What is needed is an exact repeat of the entries, with no pictures in it.

◆ Items from a dataset
□ □ □ □ □

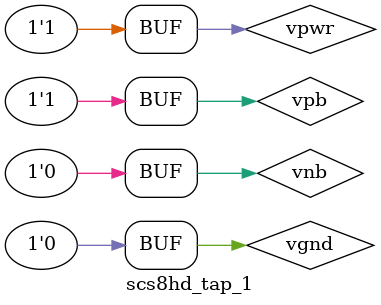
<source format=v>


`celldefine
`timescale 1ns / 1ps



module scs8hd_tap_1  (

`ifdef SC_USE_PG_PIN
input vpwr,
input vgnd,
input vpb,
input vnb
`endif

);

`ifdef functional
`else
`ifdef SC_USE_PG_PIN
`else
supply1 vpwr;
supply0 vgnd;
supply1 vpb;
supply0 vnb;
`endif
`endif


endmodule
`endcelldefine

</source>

□ □ □ □ □

◆ TASK RESPONSE
<source format=v>


`celldefine
`timescale 1ns / 1ps



module scs8hd_tap_1  (

`ifdef SC_USE_PG_PIN
input vpwr,
input vgnd,
input vpb,
input vnb
`endif

);

`ifdef functional
`else
`ifdef SC_USE_PG_PIN
`else
supply1 vpwr;
supply0 vgnd;
supply1 vpb;
supply0 vnb;
`endif
`endif


endmodule
`endcelldefine

</source>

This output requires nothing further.